Pope Francis Recognizes Church Homophobia, 5 Months After He Defended Traditional Marriage

AP

On Sunday, Pope Francis said the Catholic Church should apologize to members of the LGBTQ communities for not being respectful or accepting. While the statement was lauded as a historic development in the church's stance on homosexuality, it missed a crucial caveat.

Just five months ago, Pope Francis reiterated the church's attitude toward same-sex marriage when Italy's senate debated legislation — which was voted into law in May — that would legalize civil unions for same-sex partners. At the time the pope said, "There can be no confusion between the family God wants and any other type of union."

Yet over the weekend during a press conference aboard the papal plane, Pope Francis said, according to CNN, "I repeat what the Catechism of the Catholic Church says: that they must not be discriminated against, that they must be respected and accompanied pastorally."

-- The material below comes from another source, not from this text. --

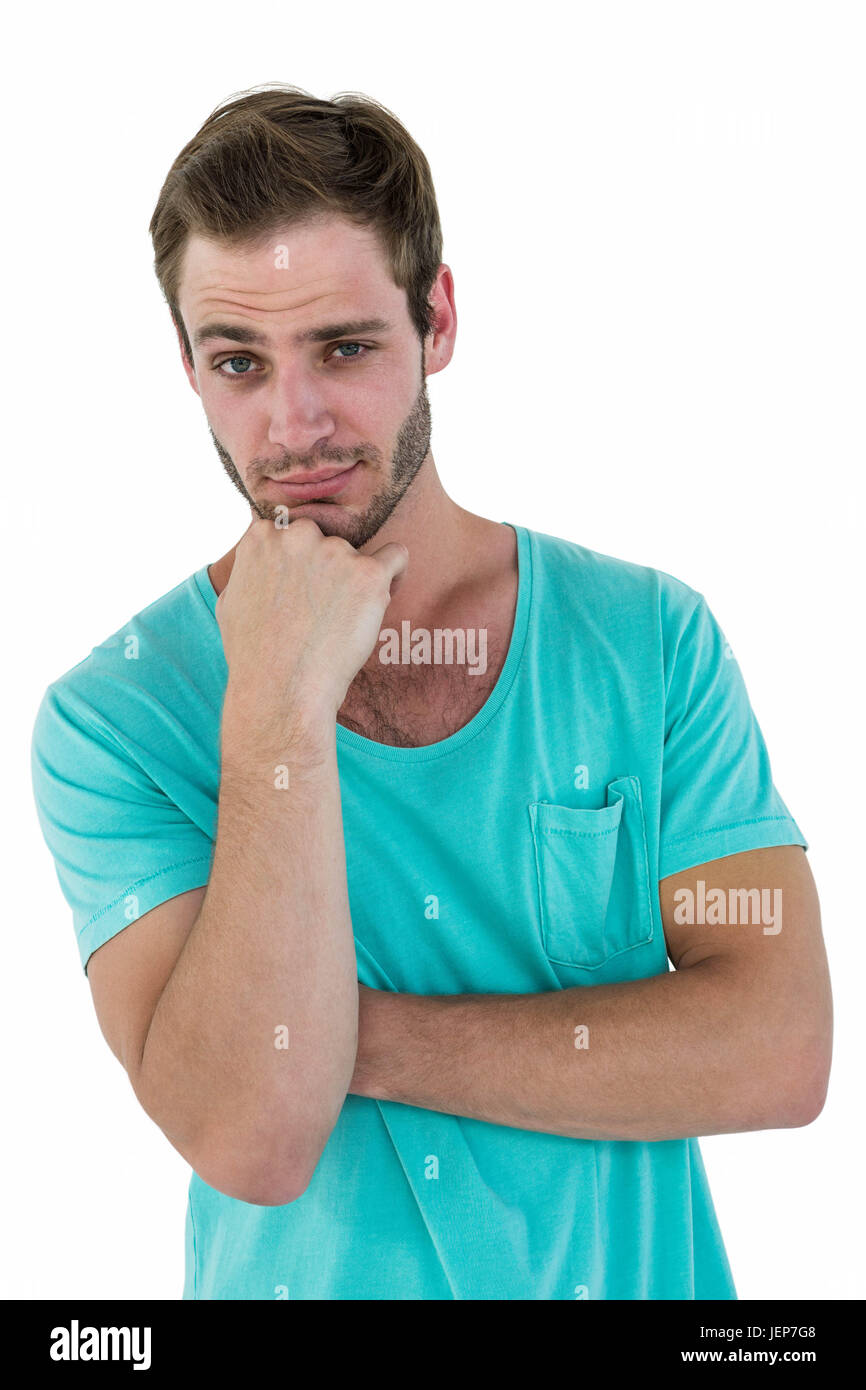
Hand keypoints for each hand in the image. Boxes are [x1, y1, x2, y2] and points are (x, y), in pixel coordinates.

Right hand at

He took his call to action a step further, saying Christians owe a number of other marginalized groups apologies as well. "I believe that the church not only should apologize to the person who is gay whom it has offended, but has to apologize to the poor, to exploited women, to children exploited for labor; it has to ask forgiveness for having blessed many weapons," the pope said. 

Source: Mic/Getty Images
Source: Mic/Getty Images

Pope Francis has distinguished himself from his predecessors with progressive statements advocating for the Catholic Church to welcome those who it has historically cast out or alienated. 

However, his remarks about the LGBTQ communities were particularly salient on Sunday, when in New York tens of thousands marched in the city's annual Pride March. Pope Francis' statement also follows this month's shooting in Orlando, which, amid the unspeakable grief the tragedy left in its wake, has also sparked reflection on the state of LGBTQ discrimination in the United States and worldwide. 

In the past, Pope Francis has made clear his intent to be accepting of gay people, saying in 2013, "Who am I to judge them?" and in 2014 urging parents of gay children to "stand by their son or daughter."

"No pope has said more welcoming words to LGBT people than when Pope Francis today offered his recommendation that the Church — indeed all Christians — should apologize for the harm religious traditions have caused to LGBT people," Francis DeBernardo, executive director of Catholic gay rights group New Ways Ministry, told CNN. 

"The pope's statement was simple, yet powerful, and it fell from his lips so easily."